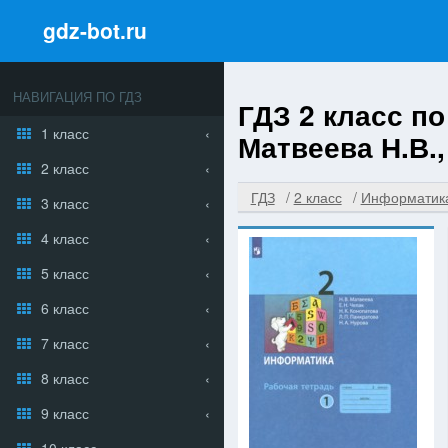
gdz-bot.ru
НАВИГАЦИЯ ПО ГДЗ
ГДЗ 2 класс п
1 класс
Матвеева Н.В.,
2 класс
ГДЗ
2 класс
Информатик
3 класс
4 класс
5 класс
6 класс
7 класс
8 класс
9 класс
10 класс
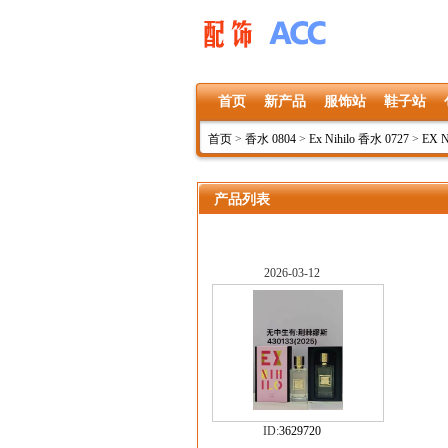
首页
新产品
服饰站
鞋子站
首页
>
香水 0804
>
Ex Nihilo 香水 0727
>
EX N
产品列表
2026-03-12
ID:
3629720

==*==

• **Instruction**: Collect each line above holding the string "класс".

• **Answer**:
ГДЗ 2 класс п
1 класс
2 класс
2 класс
3 класс
4 класс
5 класс
6 класс
7 класс
8 класс
9 класс
10 класс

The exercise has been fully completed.